_Work task_
Transcribe the data underneath exactly. No images belong in your version.

_Data_
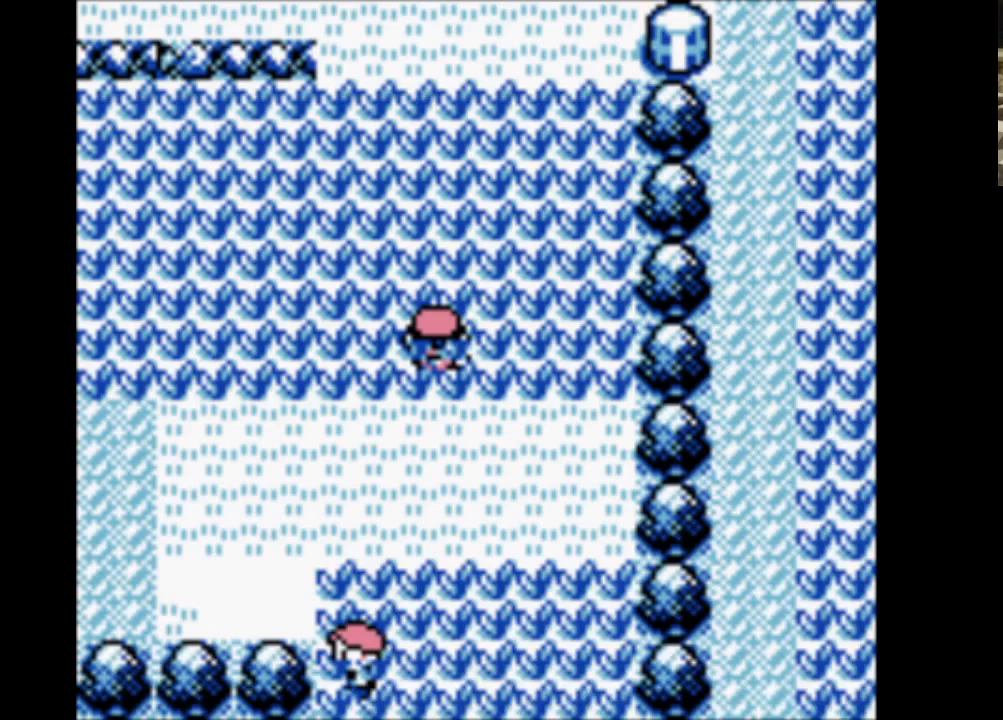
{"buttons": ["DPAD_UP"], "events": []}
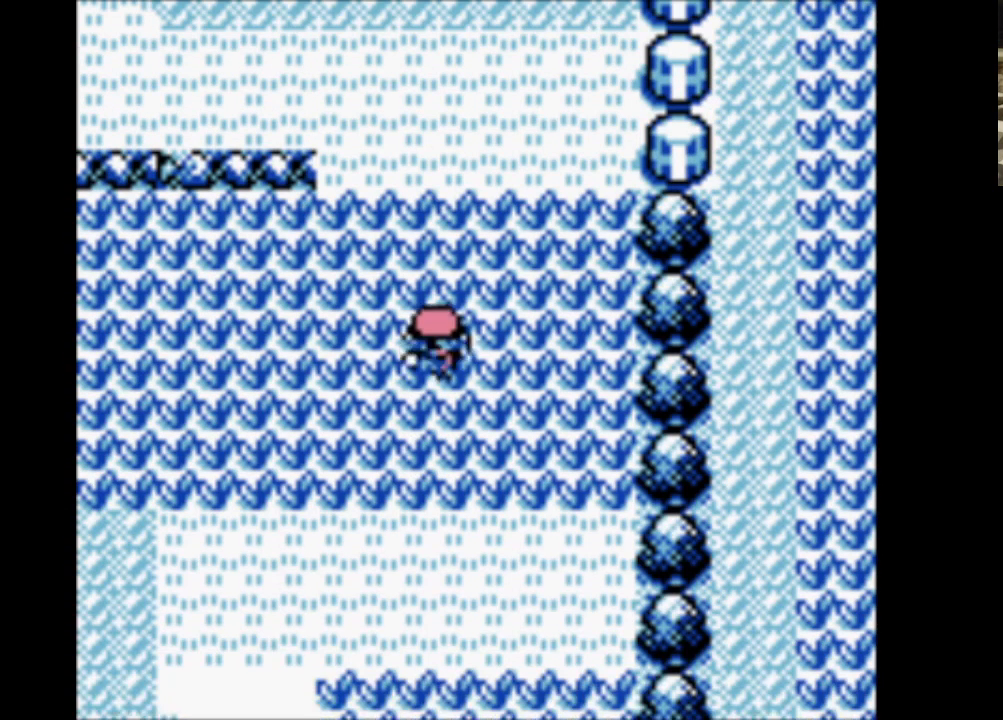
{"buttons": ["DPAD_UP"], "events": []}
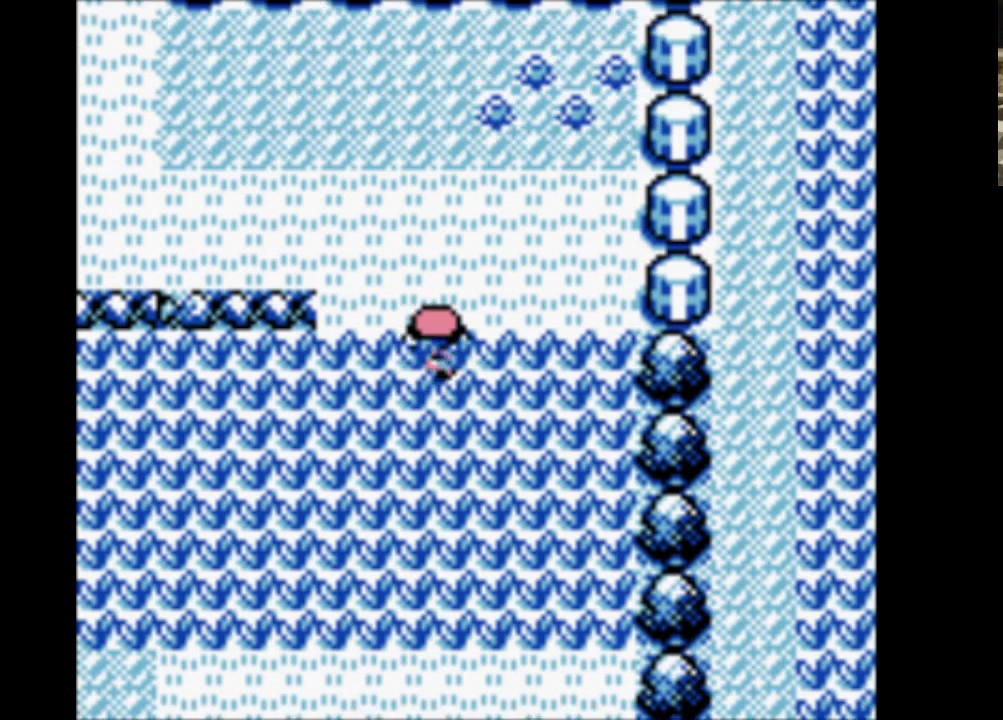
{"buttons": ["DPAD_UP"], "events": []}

_Solved exercise_
{"buttons": ["DPAD_UP"], "events": []}
{"buttons": ["DPAD_UP"], "events": []}
{"buttons": ["DPAD_UP"], "events": []}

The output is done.